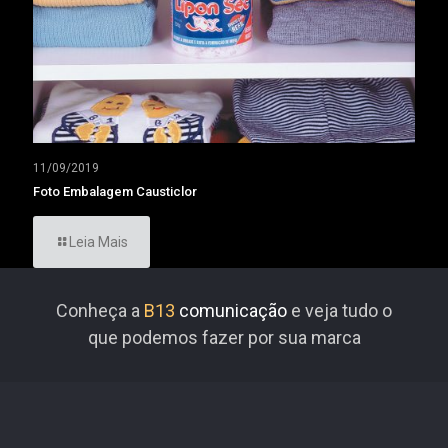
11/09/2019
Foto Embalagem Causticlor
Leia Mais
Conheça a
B13
comunicação
e veja tudo o
que podemos fazer por sua marca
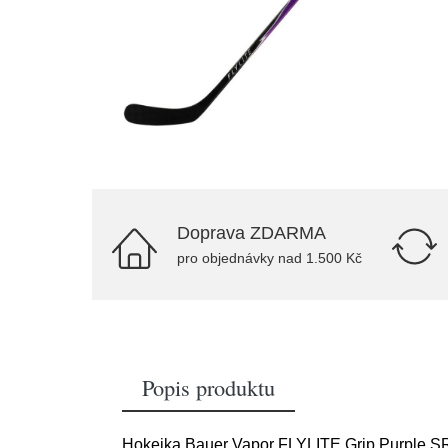
Doprava ZDARMA
pro objednávky nad 1.500 Kč
Popis produktu
Hokejka Bauer Vapor FLYLITE Grip Purple SR 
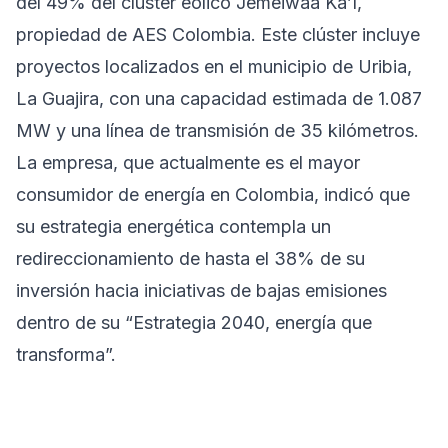
del 49% del clúster eólico Jemeiwaa Ka’I,
propiedad de AES Colombia. Este clúster incluye
proyectos localizados en el municipio de Uribia,
La Guajira, con una capacidad estimada de 1.087
MW y una línea de transmisión de 35 kilómetros.
La empresa, que actualmente es el mayor
consumidor de energía en Colombia, indicó que
su estrategia energética contempla un
redireccionamiento de hasta el 38% de su
inversión hacia iniciativas de bajas emisiones
dentro de su “Estrategia 2040, energía que
transforma”.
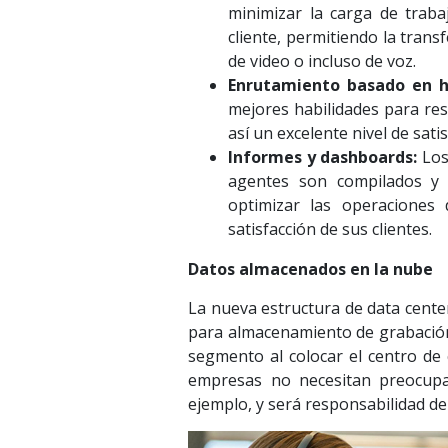
minimizar la carga de trabaj
cliente, permitiendo la trans
de video o incluso de voz.
Enrutamiento basado en h
mejores habilidades para res
así un excelente nivel de sati
Informes y dashboards:
Los 
agentes son compilados y
optimizar las operaciones 
satisfacción de sus clientes.
Datos almacenados en la nube
La nueva estructura de data cente
para almacenamiento de grabación 
segmento al colocar el centro de 
empresas no necesitan preocupars
ejemplo, y será responsabilidad de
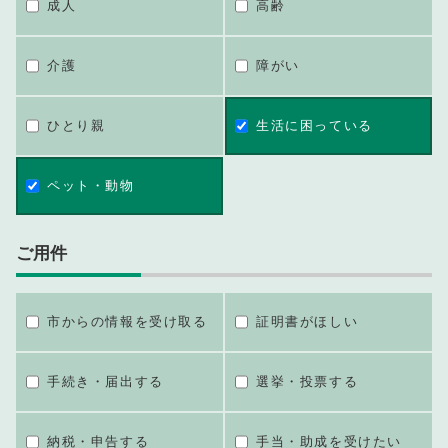
成人
高齢
介護
障がい
ひとり親
生活に困っている
ペット・動物
ご用件
市からの情報を受け取る
証明書がほしい
手続き・届出する
選挙・投票する
納税・申告する
手当・助成を受けたい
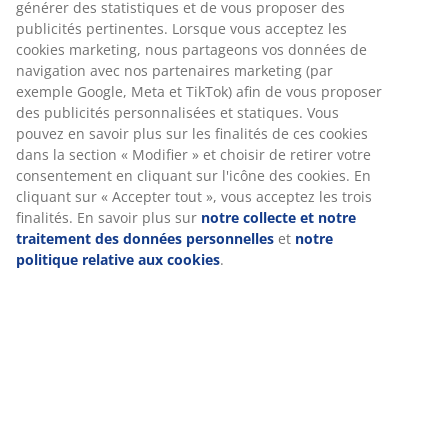
Spécifications
Avis
(
139
)
Livraison
Nous personnalisons votre expérience
Chez JYSK, nous utilisons des cookies et des identifiants mobile
garantir une bonne expérience lorsque vous visitez notre site w
cookies collectent des informations vous concernant afin de gara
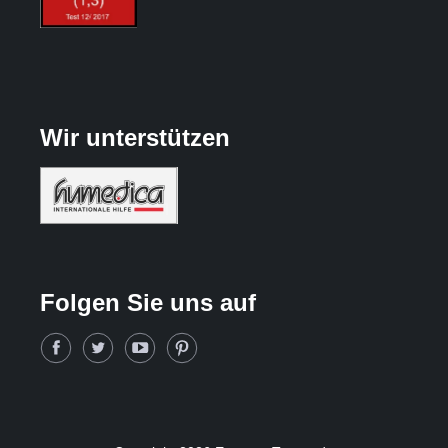
Wir unterstützen
Folgen Sie uns auf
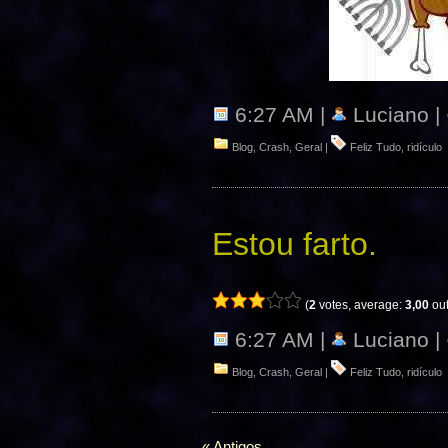
6:27 AM |
Luciano |
Blog
,
Crash
,
Geral
|
Feliz Tudo
,
ridículo
Estou farto.
(
2
votes, average:
3,00
out
6:27 AM |
Luciano |
Blog
,
Crash
,
Geral
|
Feliz Tudo
,
ridículo
« Antigos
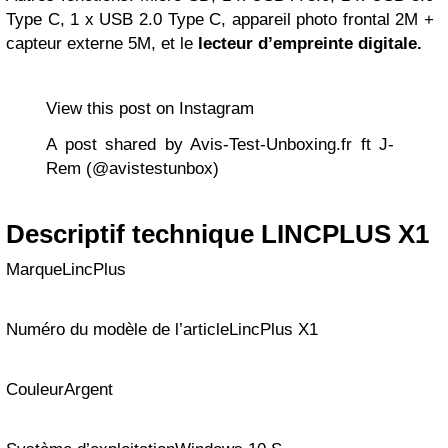
Type C, 1 x USB 2.0 Type C, appareil photo frontal 2M +
capteur externe 5M, et le
lecteur d’empreinte digitale.
View this post on Instagram
A post shared by Avis-Test-Unboxing.fr ft J-
Rem (@avistestunbox)
Descriptif technique LINCPLUS X1
MarqueLincPlus
Numéro du modèle de l’articleLincPlus X1
CouleurArgent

## Task objective
What is needed here is one number: how many lines of the entries hold the string "vous".

## Answer below
2